Dans un texte datant de début février, paru dans le mensuel catholique Présent et repris sur Le Salon beige, blog catholique tendance ultra, l’avocat royaliste Jacques Trémolet de Villers, écrit :
“ Le Printemps français qu’il nous appartient de faire éclore aux premiers jours du printemps de cette année ne demande pas une volonté politique à la disposition très élaborée. Il ne s’agit ni de changer de président, ni encore moins de changer de régime. […]
Il s’agit d’obtenir, par un effet de masse, le retrait d’un funeste projet de loi, et si le projet est voté, la non-promulgation de cette loi, et si elle et promulguée, son retrait ou sa suspension, ou sa non-application, en bref, non au mariage pour les paires homosexuelles. ”
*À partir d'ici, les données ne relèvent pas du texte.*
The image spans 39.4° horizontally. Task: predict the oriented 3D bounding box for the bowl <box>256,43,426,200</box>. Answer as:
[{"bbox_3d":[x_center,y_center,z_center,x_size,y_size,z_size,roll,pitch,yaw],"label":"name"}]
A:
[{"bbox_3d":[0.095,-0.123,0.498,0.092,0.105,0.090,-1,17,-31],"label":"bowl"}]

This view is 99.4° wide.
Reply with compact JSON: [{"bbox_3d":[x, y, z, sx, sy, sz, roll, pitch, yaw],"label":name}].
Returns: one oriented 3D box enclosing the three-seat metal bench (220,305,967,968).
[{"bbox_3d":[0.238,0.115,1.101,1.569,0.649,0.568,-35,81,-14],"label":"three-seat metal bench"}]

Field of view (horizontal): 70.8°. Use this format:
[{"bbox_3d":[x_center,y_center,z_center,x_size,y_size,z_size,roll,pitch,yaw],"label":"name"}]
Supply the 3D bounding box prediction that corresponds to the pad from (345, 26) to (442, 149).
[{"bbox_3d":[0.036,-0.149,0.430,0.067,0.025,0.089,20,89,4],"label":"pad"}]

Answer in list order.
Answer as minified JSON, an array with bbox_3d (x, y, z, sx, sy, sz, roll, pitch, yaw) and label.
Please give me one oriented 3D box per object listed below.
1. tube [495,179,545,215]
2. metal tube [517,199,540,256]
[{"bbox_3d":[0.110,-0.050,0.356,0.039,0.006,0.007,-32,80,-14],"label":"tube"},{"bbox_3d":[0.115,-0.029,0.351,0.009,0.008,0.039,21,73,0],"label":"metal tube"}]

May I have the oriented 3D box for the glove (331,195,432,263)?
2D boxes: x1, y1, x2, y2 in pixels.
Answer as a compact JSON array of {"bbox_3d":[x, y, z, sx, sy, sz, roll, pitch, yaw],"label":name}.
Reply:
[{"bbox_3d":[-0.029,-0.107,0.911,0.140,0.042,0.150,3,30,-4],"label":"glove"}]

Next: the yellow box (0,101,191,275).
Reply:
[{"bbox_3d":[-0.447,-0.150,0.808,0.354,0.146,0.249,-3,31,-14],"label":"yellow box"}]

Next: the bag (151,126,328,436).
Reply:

Ichtus et la patte d’un ex-para
Là où ça devient complexe, c’est que derrière ces groupes affichés se cachent des influences discrètes. Deux ont été identifiées : l’institut Ichtus et un ancien parachutiste de 52 ans, reconverti dans l’intelligence économique :
- le blog Droites extrêmes soupçonne, derrière le Printemps français, l’influence de l’institut Ichtus, “un institut catholique traditionaliste, héritier de la Cité catholique, un mouvement d’extrême droite, contre-révolutionnaire, qui connut une certaine influence dans les années 50 et 60”. Lequel institut dément mais reconnaît suivre “avec intérêt” l’évolution du Printemps français ;
- Mediapart de son côté identifie Philippe Darantière comme l’un des marionnettistes du mouvement. Selon le site qui s’appuie sur un de ses textes publiés sur Nouvelles de France, il aurait “impulsé les débordements de la manifestation du 24 mars, visant à envahir les Champs-Elysées. Les affrontements avec les forces de l’ordre n’avaient, semble-t-il, rien de spontané”.
Mais si cette agrégation de petits groupes très bruyants donne l’impression que l’on assiste à la naissance d’un mouvement important, il faut garder à l’esprit que ceux qui passent à l’acte ne représentent qu’une poignée d’individus. Pour l’instant.